## Listed entries
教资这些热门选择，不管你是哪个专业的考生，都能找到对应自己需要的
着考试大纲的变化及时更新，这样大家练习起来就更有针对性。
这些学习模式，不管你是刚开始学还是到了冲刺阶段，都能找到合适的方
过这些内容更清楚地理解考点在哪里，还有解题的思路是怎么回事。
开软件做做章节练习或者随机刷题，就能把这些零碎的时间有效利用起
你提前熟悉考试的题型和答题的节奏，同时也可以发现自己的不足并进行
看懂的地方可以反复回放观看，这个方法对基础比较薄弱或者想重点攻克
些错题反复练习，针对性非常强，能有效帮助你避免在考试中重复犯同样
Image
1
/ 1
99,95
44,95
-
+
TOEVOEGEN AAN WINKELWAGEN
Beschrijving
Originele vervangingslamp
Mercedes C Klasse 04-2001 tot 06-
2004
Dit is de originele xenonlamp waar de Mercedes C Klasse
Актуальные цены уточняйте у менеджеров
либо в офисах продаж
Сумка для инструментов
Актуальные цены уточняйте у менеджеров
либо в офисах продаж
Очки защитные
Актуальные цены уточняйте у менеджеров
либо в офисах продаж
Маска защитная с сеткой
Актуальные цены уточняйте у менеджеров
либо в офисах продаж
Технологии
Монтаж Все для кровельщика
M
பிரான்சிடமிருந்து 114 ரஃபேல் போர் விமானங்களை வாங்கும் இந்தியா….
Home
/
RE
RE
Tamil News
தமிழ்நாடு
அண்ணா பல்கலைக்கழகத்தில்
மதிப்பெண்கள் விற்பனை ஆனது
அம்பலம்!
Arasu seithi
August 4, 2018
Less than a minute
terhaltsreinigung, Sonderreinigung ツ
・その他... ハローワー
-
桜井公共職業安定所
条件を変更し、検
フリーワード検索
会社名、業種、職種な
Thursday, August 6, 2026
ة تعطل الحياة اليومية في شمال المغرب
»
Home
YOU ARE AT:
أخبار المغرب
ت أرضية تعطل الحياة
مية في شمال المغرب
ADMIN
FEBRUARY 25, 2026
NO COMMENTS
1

## Your objective
Your task is to output the full set of records exactly as presented.

## The completed task
教资这些热门选择，不管你是哪个专业的考生，都能找到对应自己需要的
着考试大纲的变化及时更新，这样大家练习起来就更有针对性。
这些学习模式，不管你是刚开始学还是到了冲刺阶段，都能找到合适的方
过这些内容更清楚地理解考点在哪里，还有解题的思路是怎么回事。
开软件做做章节练习或者随机刷题，就能把这些零碎的时间有效利用起
你提前熟悉考试的题型和答题的节奏，同时也可以发现自己的不足并进行
看懂的地方可以反复回放观看，这个方法对基础比较薄弱或者想重点攻克
些错题反复练习，针对性非常强，能有效帮助你避免在考试中重复犯同样
Image
1
/ 1
99,95
44,95
-
+
TOEVOEGEN AAN WINKELWAGEN
Beschrijving
Originele vervangingslamp
Mercedes C Klasse 04-2001 tot 06-
2004
Dit is de originele xenonlamp waar de Mercedes C Klasse
Актуальные цены уточняйте у менеджеров
либо в офисах продаж
Сумка для инструментов
Актуальные цены уточняйте у менеджеров
либо в офисах продаж
Очки защитные
Актуальные цены уточняйте у менеджеров
либо в офисах продаж
Маска защитная с сеткой
Актуальные цены уточняйте у менеджеров
либо в офисах продаж
Технологии
Монтаж Все для кровельщика
M
பிரான்சிடமிருந்து 114 ரஃபேல் போர் விமானங்களை வாங்கும் இந்தியா….
Home
/
RE
RE
Tamil News
தமிழ்நாடு
அண்ணா பல்கலைக்கழகத்தில்
மதிப்பெண்கள் விற்பனை ஆனது
அம்பலம்!
Arasu seithi
August 4, 2018
Less than a minute
terhaltsreinigung, Sonderreinigung ツ
・その他... ハローワー
-
桜井公共職業安定所
条件を変更し、検
フリーワード検索
会社名、業種、職種な
Thursday, August 6, 2026
ة تعطل الحياة اليومية في شمال المغرب
»
Home
YOU ARE AT:
أخبار المغرب
ت أرضية تعطل الحياة
مية في شمال المغرب
ADMIN
FEBRUARY 25, 2026
NO COMMENTS
1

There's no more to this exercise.